1 For some key figures with regard to climate and CO2, as well as for the key figures related to electricity consumption, water consumption and waste volume, extrapolations and estimates are necessary for the consumption data if only partial primary data are available. Sustainability data management compiles the data from the various reporting systems.
2 Due to the business alignment, the aspects of food waste and resource-efficient business operations are only material in relation to the operating units of the METRO group, but not for the holding company METRO AG.
3 The square metres of selling and delivery space are annual average figures for all environmental key figures.
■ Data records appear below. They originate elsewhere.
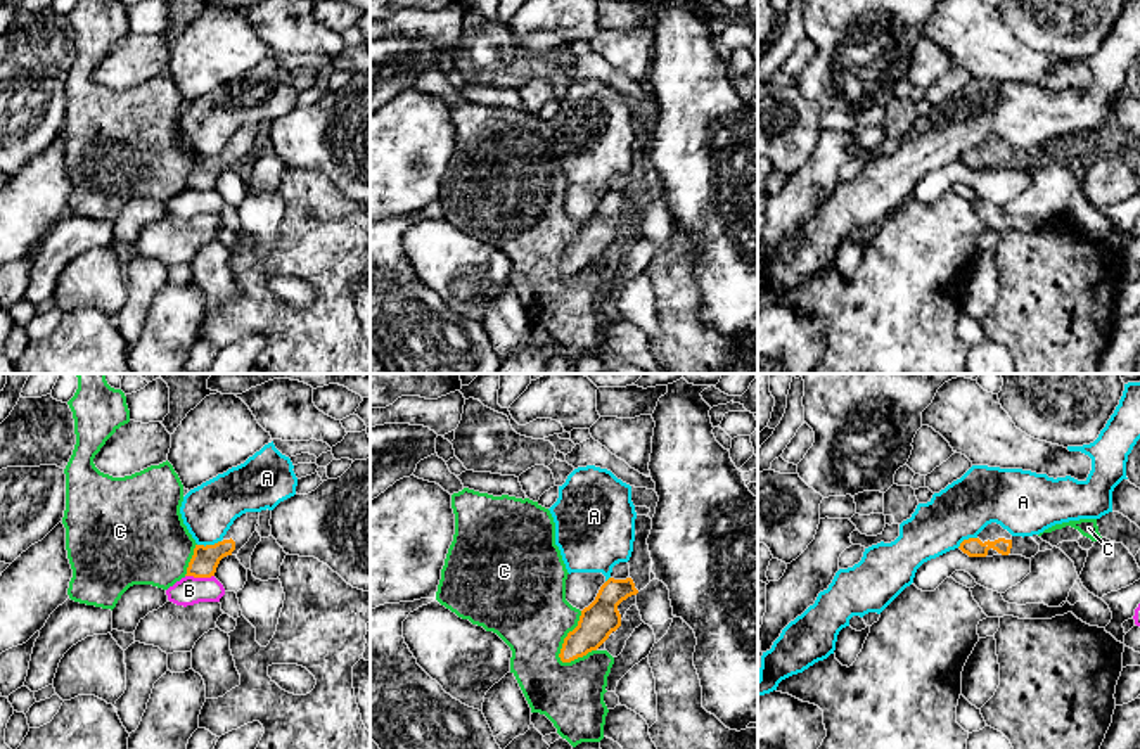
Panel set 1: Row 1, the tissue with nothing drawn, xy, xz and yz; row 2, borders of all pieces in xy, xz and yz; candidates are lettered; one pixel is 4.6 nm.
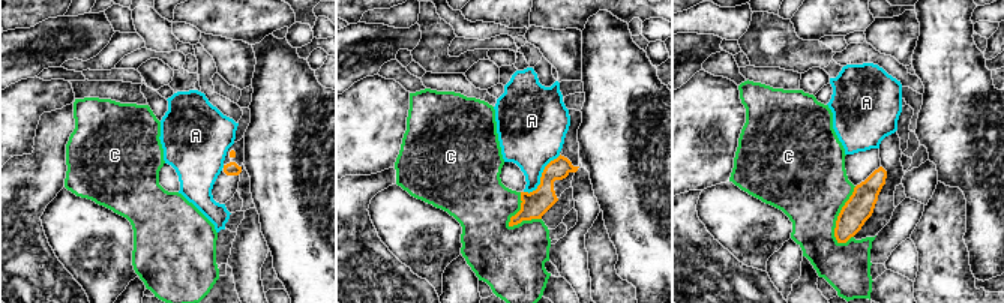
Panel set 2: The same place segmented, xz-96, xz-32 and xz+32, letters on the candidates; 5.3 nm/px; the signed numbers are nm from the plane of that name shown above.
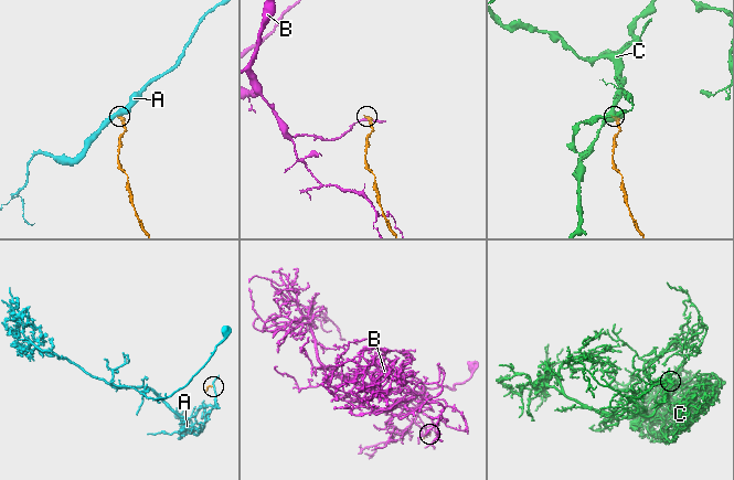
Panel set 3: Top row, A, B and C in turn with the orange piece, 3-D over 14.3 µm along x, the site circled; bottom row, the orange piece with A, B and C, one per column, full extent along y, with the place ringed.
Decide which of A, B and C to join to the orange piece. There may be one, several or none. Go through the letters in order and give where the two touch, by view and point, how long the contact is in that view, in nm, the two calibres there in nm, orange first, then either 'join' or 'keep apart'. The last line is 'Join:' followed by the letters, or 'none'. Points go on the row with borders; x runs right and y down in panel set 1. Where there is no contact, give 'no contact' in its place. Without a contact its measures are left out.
A: meets orange in xy at (208, 545); contact 110 nm long; 130 nm thick on the orange side, 260 nm on the other; keep apart
B: meets orange in xy at (199, 576); contact 140 nm long; 130 nm thick on the orange side, 140 nm on the other; keep apart
C: meets orange in xz at (566, 637); contact 260 nm long; 170 nm thick on the orange side, 380 nm on the other; keep apart
Join: none

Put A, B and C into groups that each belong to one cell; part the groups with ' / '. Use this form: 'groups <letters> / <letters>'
groups A / B / C

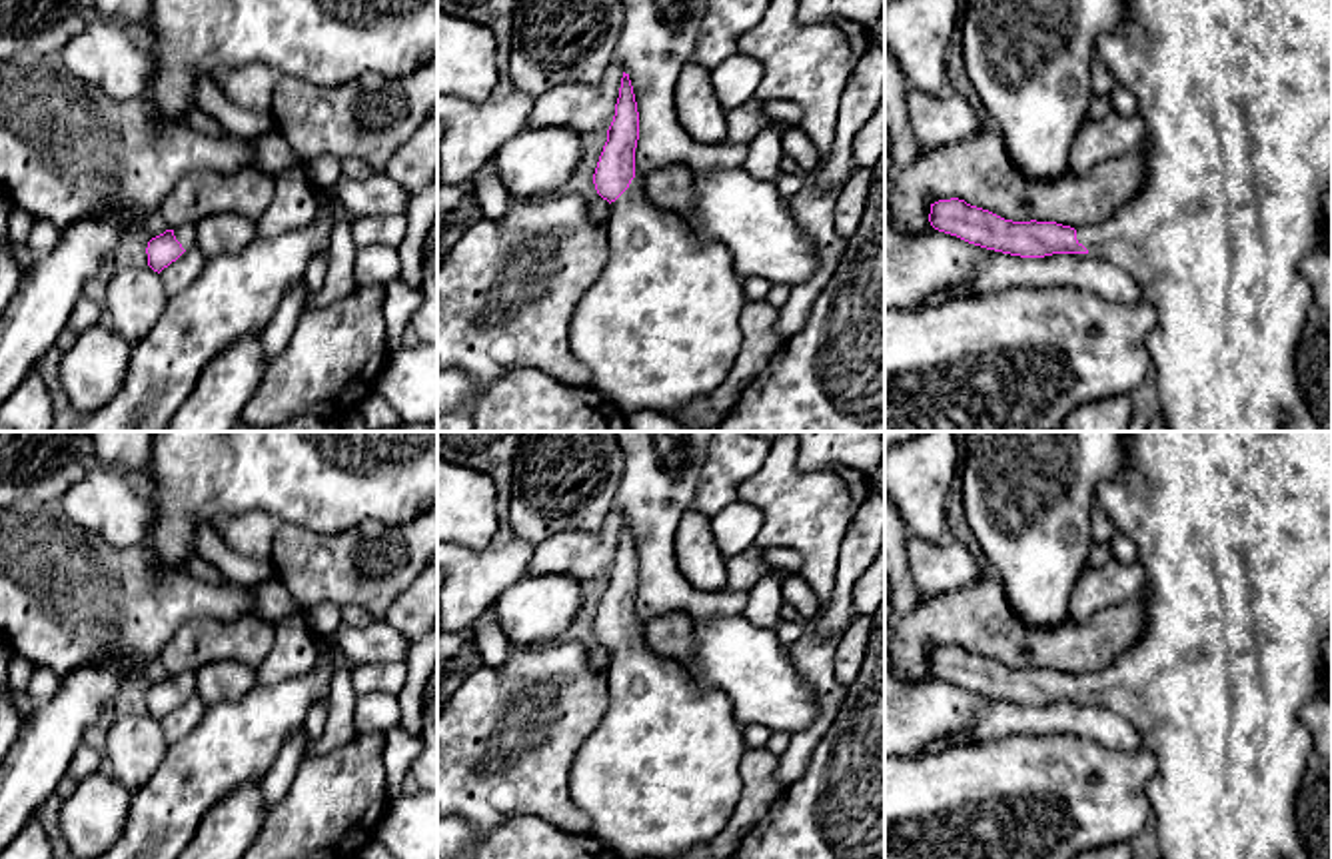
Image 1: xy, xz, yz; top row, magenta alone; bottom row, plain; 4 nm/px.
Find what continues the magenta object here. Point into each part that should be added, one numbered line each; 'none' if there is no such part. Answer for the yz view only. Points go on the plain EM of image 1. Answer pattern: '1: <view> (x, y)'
1: yz (1233, 528)

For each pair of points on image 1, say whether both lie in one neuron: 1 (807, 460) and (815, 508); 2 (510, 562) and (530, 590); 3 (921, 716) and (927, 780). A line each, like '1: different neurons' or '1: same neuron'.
1: different neurons
2: different neurons
3: different neurons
4 Food waste is food intended for human consumption, including inedible parts of that food, that is removed from the food supply chain for recovery or disposal. Food supplements and food donations are not reported under the food waste indicator.
5 Due to, among other factors, the availability of data and changes to the consolidation group both in the baseline year and in the reporting period, the KPI of food waste does not cover the following METRO companies or countries: Belgium, India, Pro à Pro France and Pro a Pro Spain, Aviludo, Classic Fine Foods, JHB, Austria (AGM) and METRO MARKETS. Additionally, the data from the baseline year 2017/18 have been adjusted for Germany, Bulgaria, Croatia and Romania. No adequate data have been available there to date; a flat recalculation was made on the basis of the sales development, among other things, or adjusted based on a retrospective quality review.
6 The emissions factors from the previous year were used; no update took place. In addition, the key figure of CO2 equivalents per square metre of selling and delivery space does not cover the following METRO companies due to, among other factors, the availability of data and changes to the consolidation group: Belgium, India, Pro a Pro Spain, Aviludo, Classic Fine Foods, JHB, Austria (AGM) and METRO MARKETS.
7 The calculation of Scope 3 CO2 emissions is based on recognised extrapolation methods in order to approximate the emissions generated within the supply chain.